I am mindful of all these ramifications and repercussions of this BBL proffered by Malacañang. I have vowed to consider all the relevant views and the helpful suggestions that the Committee was able to gather during its several hearings, in an attempt to craft an amended bill that is inclusive and beneficial to all, and to draft a committee report that will be acceptable to my colleagues in the Senate.
The task of drafting the amended bill is already daunting and overwhelming in itself; what more the succeeding task of sponsoring it in the Senate floor before my colleagues and defending it against their sharp and incisive interpellations?
Rest assured, I am going to do everything in my ability to see this through. I know it is going to be a difficult and tedious task. But I will stand my ground against any and all attempts to ride roughshod over the legal and constitutional processes, in blind adherence to the so-called “deadline” that was allegedly agreed with the MILF. We cannot allow that to happen. This proposed legislation impacts not only on Muslim Mindanao, but to the entire country as well, not to mention that it threatens our very sovereignty and territorial integrity.
There should be no railroading. No shortcuts. No threats of violence. No threats of war.
Let us do this right, and only via the peaceful and unifying means allowed by the Constitution and our rule of law.
I hope the people will stand by the same conviction that I have. I hope the business sector will also share my firm conviction. I am doing this in recognition and in respect of the various interests that stand to be affected and threatened by this monumental legislation, including those of the business sector, both local and foreign, which depend on the healthy operation of the markets in the Philippines for their survival.
Let me end on that note. I have said enough already!
You can count on my guaranteed objectivity and fairness and my wholehearted service and assistance to the Filipino people in seeing this to its proper and nationally beneficial conclusion.
Asahan ninyo na gagawin ko ang tama: tama para sa kapayapaan at kaunlaran sa Mindanao; tama para sa bansa; at tama para sa ating kababayan, lalo na para sa buong sektor ng pangangalakal ng Pilipinas!

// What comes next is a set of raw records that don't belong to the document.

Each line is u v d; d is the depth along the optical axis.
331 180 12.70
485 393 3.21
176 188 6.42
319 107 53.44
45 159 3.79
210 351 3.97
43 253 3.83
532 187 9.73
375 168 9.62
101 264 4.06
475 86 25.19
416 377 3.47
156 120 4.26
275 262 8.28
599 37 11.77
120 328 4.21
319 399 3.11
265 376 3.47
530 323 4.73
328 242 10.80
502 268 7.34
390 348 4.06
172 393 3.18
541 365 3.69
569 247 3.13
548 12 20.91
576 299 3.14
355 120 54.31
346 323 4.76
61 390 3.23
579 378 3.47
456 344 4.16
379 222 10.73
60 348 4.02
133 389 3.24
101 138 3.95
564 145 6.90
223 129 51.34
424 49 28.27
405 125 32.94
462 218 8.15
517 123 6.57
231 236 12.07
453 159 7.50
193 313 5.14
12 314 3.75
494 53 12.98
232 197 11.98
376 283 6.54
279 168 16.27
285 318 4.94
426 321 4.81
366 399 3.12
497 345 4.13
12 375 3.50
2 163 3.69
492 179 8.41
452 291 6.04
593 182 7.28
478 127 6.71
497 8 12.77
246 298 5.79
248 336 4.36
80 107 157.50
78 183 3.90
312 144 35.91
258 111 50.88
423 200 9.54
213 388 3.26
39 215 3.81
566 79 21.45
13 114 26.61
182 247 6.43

This, I firmly hope and believe, is my humble contribution not only to successfully ending our country’s continued quest for that seemingly elusive and enigmatic formula for peace, justice and development in Muslim Mindanao, but also to the strengthening of our integrity and unity as one Filipino nation.
Again, thank you for your invitation, and I wish the Chamber a very meaningful and productive membership meeting!
Until we meet again!
Mabuhay ang European Chamber of Commerce in the Philippines!
Mabuhay ang pribadong sektor ng Pilipinas!
Mabuhay ang Pilipinas!
Maraming salamat po at magandang hapon sa inyong lahat!